Repeat the trun 15 times in each direction.
- Feet on the width of the shoulders,
- Legs straight in the knees throughout the exercise.
- Count the bends: on 1 - bend to the right leg, on 2 - bend to the left leg, on 3 - straighten up. Repeat this around 30-40 times.
- Once you finish, put your feet together, bend forward again and try to touch your knees with your forehead. Stay like this for a couple of seconds.
3. Hip rotation
- Hands on your hips.
- Do wide horizontal circles with your hips.

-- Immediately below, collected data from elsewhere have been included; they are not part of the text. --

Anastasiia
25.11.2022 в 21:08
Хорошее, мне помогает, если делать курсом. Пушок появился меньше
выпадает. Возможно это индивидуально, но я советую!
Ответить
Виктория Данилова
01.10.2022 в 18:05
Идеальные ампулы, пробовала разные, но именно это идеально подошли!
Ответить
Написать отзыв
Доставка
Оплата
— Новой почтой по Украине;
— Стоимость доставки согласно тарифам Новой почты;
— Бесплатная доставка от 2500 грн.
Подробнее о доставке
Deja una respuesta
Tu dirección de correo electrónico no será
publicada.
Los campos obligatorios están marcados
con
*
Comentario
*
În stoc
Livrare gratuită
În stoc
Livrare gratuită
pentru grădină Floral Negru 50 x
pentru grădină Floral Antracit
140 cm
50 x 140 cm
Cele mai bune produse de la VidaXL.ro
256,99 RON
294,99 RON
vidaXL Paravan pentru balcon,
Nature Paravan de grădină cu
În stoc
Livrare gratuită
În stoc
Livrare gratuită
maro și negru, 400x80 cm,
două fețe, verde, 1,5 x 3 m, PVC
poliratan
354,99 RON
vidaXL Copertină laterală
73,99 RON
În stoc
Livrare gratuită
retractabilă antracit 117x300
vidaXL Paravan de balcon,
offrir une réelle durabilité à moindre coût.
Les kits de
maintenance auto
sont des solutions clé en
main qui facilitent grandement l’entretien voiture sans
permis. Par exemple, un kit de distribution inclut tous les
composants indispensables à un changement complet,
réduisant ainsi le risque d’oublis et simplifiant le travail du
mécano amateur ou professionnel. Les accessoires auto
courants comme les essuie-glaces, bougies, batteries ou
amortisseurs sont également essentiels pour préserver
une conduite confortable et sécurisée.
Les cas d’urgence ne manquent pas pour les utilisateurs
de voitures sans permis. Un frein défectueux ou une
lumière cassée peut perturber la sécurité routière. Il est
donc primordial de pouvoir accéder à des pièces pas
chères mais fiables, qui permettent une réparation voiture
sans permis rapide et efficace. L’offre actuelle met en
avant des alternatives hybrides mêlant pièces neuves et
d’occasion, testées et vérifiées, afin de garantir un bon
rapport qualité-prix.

- Do 10 circles rotating to the right and 10 circles rotating to the left.
4. Abdominal muscles
- Lay flat on your back with your legs few inches above the ground.
- Do horizontal scisors with your legs for 30 seconds.
- Rest for 5 seconds.
- Do vertical scisors with your legs for 30 seconds.
5. Back muscles
- Lay on your belly with your hands traightened up.
- Lift your arms and legs simultaneously above the floor and hold them up for 1 second.
Repeat 20 times.
6. Arm circles
- Feet on your shoulders' width,
- Arms straight along the body.
Do the circles with both hands at once:
- 20 times to the front,
- 20 times to the back,
- 20 times in oposite directions.
7. Forearm circles
- Starting position as in the excercise above.
- Hands straightened up to the sides and on shoulder level.
- Do dynamic circles, bending arms in the elbows:
- circles in the inner direction - 30 second,
- circles in the outer direction - 30 second.
8. Wrist rotation
Hands put together finger by finger.
Rotate wrists in each direction for 60 seconds.